▸ **PASSAGE**

Once suspected, evaluation of pulmonary, ocular, neurologic, and cardiac systems is warranted. Baseline chest radiographs and pulmonary function test results should be obtained, in addition to an electrocardiogram, echocardiogram, complete serum chemistry panel, urine analysis, complete blood count, and tuberculosis screening.9 Once diagnosis is confirmed, patients undergoing treatment should be seen twice a year; if they do not require treatment, they should be seen once a year. During visits, lesions should be monitored, and systemic symptoms should be evaluated with a focus on respiratory, ocular, and cardiac symptoms. Any abnormal findings warrant further investigation and referral to indicated specialists.6

Treatment of cutaneous sarcoidosis focuses on limiting disfigurement and symptoms. Topical therapy includes high potency corticosteroids, often applied with occlusive dressing.6 Monthly intralesional injections of triamcinolone (5-10 mg/mL) or chloroquine (50 mg/mL) is also an option. Additionally, procedures such as dermabrasion, excision, and grafting for ulcerative lesions, and plastic surgery for lupus pernio, are available.6

Oral therapies are reserved for large, refractory lesions or generalized eruptions. Prednisone, hydroxychloroquine, chloroquine, allopurinol, methotrexate, thalidomide, isotretinoin, and psoralen plus ultraviolet A (PUVA) therapy have all proven to be effective.6 Systemic corticosteroids are first-line therapies in these cases and should be tapered to the minimal dose necessary for relapse prevention.7 Patients requiring 10 mg of prednisone daily should be considered candidates for corticosteroid-sparing agents. Methotrexate is frequently given for corticosteroid-resistant lesions. Tumor necrosis factor-α (TNF-α) plays a pivotal role in granuloma formation and has led to the use of targeted therapies such as infliximab, a chimeric monoclonal anti-TNF-α antibody, which has shown efficacy in severe cases.7

A total of 60% of patients with sarcoidosis have spontaneous resolution within 2 to 5 years, and an additional 10% to 20% of cases will resolve with corticosteroids. The disease can also progress to fibrosis, which is irreversible.7 Overall, prognosis of cutaneous manifestations is tied to the degree of systemic disease.6


In our case, this patient was evaluated and oral prednisone was initiated, beginning with 20 mg daily and tapering to 5 mg daily over the course of 1 month. Additionally, baseline chest radiograph, pulmonary function test, complete blood count, and chemistry panel results were obtained. A 1-month follow-up was scheduled to evaluate treatment response and discuss results from laboratory and imaging studies.

▸ **EXERCISE REQUIREMENTS**
Continue the passage above on cutaneous sarcoidosis, starting after its final sentence.

Dataset entries
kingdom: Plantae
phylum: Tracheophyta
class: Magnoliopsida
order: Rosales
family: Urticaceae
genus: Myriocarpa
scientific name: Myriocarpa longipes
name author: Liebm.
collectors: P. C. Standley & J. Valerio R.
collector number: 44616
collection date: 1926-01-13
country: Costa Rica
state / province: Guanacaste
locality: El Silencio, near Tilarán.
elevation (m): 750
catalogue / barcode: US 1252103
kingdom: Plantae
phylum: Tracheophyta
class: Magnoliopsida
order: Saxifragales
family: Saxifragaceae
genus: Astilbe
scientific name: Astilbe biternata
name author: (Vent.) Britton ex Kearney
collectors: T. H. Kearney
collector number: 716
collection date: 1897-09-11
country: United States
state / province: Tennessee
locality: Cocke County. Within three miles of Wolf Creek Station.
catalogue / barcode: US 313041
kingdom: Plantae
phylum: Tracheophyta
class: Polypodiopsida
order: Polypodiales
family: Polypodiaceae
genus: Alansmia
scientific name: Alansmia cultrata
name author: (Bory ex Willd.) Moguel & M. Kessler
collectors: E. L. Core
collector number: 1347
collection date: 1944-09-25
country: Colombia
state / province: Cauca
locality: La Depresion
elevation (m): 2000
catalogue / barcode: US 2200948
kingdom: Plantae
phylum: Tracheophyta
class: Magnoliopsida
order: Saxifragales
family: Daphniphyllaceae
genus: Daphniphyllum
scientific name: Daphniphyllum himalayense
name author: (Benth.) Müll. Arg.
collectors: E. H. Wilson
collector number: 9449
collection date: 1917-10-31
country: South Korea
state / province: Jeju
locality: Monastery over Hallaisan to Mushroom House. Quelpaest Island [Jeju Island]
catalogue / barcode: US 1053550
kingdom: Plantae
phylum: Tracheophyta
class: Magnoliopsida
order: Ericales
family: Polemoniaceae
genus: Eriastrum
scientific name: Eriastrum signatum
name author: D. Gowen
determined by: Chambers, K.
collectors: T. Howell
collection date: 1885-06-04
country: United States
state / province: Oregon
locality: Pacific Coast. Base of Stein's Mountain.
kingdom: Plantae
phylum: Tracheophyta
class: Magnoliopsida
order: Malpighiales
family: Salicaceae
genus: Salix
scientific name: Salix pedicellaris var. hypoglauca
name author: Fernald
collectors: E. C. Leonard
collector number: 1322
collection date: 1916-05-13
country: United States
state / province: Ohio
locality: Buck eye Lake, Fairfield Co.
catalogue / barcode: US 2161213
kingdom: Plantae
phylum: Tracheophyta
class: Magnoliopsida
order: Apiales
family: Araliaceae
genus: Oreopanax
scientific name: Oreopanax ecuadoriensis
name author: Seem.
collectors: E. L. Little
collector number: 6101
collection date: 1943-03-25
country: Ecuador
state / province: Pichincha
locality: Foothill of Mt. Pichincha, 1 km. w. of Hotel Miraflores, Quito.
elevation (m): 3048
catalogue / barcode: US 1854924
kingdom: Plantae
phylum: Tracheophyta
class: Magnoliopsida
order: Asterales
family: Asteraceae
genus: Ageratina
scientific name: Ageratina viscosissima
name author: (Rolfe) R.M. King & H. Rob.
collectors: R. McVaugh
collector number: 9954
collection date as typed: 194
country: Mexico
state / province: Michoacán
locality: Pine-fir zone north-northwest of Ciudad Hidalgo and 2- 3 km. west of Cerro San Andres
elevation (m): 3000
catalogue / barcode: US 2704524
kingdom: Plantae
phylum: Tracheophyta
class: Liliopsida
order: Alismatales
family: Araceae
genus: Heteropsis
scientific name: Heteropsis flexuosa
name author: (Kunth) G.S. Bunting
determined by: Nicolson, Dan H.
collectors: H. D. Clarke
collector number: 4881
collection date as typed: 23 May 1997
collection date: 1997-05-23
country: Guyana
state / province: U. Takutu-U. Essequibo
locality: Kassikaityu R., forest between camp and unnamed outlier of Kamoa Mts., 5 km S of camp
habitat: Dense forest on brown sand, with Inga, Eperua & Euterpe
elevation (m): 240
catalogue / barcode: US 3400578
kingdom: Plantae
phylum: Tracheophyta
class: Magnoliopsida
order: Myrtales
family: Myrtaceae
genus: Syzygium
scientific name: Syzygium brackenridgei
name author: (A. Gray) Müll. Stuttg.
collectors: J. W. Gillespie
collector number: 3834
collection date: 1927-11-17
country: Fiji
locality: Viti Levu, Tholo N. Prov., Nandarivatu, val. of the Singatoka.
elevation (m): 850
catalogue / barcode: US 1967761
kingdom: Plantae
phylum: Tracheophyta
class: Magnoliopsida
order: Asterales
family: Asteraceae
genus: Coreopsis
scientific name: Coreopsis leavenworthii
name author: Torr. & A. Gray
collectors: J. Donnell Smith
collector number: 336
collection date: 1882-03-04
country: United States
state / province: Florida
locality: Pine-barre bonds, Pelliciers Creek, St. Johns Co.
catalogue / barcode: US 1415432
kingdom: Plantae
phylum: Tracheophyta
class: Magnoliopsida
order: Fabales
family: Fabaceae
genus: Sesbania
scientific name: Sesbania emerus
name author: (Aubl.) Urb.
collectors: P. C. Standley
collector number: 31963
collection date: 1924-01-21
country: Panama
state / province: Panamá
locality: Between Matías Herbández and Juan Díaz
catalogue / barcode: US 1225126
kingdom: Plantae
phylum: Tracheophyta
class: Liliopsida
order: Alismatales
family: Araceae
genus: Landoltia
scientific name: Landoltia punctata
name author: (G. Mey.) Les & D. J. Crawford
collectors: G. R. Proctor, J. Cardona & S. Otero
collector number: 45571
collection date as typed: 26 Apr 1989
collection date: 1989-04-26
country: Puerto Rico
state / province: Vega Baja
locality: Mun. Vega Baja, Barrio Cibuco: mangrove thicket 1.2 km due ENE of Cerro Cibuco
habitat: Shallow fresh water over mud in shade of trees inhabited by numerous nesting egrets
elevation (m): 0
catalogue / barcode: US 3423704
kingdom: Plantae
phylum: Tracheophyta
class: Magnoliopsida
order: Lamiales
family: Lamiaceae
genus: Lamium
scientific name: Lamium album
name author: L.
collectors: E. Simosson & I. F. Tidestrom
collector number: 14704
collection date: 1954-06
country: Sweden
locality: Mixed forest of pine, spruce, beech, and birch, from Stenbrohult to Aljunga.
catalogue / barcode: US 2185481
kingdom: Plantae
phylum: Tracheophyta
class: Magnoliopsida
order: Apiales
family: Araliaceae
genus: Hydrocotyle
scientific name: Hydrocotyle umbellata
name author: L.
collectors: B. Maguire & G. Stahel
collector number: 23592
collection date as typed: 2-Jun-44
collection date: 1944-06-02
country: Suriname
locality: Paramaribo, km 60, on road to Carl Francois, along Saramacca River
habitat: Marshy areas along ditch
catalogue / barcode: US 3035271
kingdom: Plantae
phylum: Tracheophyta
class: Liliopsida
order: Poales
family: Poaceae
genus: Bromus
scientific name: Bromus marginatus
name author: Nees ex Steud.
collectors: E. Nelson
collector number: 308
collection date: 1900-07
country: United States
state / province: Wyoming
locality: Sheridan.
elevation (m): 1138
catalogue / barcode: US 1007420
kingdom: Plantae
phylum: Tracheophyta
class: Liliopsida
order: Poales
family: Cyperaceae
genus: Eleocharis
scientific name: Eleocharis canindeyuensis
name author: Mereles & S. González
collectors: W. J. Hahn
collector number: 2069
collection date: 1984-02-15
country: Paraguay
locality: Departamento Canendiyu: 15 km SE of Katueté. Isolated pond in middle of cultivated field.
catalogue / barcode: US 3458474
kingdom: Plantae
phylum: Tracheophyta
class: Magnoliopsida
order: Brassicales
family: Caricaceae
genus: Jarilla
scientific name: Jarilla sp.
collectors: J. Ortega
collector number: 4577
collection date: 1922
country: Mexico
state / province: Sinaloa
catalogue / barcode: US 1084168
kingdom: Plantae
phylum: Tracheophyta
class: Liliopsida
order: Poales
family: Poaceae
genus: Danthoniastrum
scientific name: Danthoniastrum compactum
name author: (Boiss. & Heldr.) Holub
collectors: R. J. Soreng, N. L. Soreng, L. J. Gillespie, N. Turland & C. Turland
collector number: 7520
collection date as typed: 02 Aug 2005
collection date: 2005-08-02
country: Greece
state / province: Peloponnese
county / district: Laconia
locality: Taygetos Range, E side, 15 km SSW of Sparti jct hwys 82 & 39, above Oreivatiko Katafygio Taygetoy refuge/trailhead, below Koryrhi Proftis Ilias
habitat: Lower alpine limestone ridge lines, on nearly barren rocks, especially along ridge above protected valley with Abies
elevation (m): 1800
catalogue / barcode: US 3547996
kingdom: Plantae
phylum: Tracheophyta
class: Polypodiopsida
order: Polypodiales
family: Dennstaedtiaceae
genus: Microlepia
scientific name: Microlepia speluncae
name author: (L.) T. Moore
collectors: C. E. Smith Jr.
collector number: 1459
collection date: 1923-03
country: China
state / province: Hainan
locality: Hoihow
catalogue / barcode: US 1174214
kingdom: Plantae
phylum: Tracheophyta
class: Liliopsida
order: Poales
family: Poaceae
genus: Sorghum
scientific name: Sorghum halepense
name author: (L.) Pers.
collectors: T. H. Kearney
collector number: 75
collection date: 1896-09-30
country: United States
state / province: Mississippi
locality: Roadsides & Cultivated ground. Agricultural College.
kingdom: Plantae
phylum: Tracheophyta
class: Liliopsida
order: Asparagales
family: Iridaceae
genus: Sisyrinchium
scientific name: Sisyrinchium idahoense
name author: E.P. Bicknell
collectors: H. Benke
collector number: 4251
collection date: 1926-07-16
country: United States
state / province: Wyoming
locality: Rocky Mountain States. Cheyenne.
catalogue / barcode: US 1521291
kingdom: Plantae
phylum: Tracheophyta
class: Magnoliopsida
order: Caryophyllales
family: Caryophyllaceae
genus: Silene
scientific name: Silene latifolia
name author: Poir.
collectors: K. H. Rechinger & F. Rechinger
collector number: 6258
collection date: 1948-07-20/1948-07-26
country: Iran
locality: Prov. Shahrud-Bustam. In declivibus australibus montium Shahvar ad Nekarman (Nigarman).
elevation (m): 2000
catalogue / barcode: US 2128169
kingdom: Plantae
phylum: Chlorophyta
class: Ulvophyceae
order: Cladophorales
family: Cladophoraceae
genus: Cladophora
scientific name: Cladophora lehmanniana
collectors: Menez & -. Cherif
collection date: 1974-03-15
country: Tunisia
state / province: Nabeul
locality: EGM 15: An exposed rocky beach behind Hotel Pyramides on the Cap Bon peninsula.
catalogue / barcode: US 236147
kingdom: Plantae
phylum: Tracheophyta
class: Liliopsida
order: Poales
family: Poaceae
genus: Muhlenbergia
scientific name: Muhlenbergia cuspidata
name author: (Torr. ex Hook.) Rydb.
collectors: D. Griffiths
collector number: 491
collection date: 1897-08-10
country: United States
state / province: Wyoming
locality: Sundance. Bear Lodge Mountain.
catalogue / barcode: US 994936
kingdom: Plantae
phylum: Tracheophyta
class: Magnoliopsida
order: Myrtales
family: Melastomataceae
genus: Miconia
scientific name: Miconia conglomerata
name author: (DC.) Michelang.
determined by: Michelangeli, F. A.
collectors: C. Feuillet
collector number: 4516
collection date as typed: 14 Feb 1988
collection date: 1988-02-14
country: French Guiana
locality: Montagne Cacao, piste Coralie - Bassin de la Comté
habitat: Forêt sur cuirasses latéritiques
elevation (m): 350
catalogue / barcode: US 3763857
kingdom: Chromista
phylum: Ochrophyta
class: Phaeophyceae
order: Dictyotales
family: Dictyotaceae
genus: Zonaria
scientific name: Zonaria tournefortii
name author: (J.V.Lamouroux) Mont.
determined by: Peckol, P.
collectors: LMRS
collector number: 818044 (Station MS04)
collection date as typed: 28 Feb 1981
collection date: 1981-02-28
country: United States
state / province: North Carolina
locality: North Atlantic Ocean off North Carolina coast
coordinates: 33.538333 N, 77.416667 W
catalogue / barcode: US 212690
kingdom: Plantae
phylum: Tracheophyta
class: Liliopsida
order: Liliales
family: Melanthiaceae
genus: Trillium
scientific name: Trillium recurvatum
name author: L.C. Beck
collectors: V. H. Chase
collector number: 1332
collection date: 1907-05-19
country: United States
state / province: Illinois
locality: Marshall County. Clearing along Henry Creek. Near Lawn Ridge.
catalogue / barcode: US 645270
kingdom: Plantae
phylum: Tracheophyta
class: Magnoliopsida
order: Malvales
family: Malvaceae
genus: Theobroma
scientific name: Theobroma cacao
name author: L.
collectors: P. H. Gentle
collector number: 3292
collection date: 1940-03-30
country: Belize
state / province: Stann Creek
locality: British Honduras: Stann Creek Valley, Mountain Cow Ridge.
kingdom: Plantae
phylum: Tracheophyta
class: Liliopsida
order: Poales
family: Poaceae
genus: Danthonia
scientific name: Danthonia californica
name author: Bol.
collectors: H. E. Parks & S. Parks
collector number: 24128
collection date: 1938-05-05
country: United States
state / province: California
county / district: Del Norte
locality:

▸ **ANSWER BOX**
Omar Merchant, BS, is a medical student and Maura Holcomb, MD, is a dermatology resident at Baylor College of Medicine in Houston.

References

  1. Rallan D, Harland CC. Brooke-Spiegler syndrome: treatment with laser ablation. Clin Exp Dermatol. 2005;30(4):355-357.
  2. Storm CA, Seykora JT. Cutaneous adnexal neoplasms. Am J Clin Pathol. 2002;118(suppl):S33-S49.
  3. Young AL, Kellermayer R, Szigeti R, et al. CYLD mutations underlie Brooke-Spiegler, familial cylindromatosis, and multiple familial trichoepithelioma syndromes. Clin Genet. 2006;70(3):246-249.
  4. Blake PW, Toro JR. Update of cylindromatosis gene (CYLD) mutations in Brooke-Spiegler syndrome: novel insights into the role of deubiquitination in cell signaling. Hum Mutat. 2009;30(7):1025-1036.
  5. Vincent A, Farley M, Chan E, James WD. Birt-Hogg-Dubé syndrome: a review of the literature and the differential diagnosis of firm facial papules. J Am Acad Dermatol. 2003;49(4):698-705.
  6. English JC 3rd, Patel PJ, Greer KE. Sarcoidosis. J Am Acad Dermatol. 2001;44(5):725-743.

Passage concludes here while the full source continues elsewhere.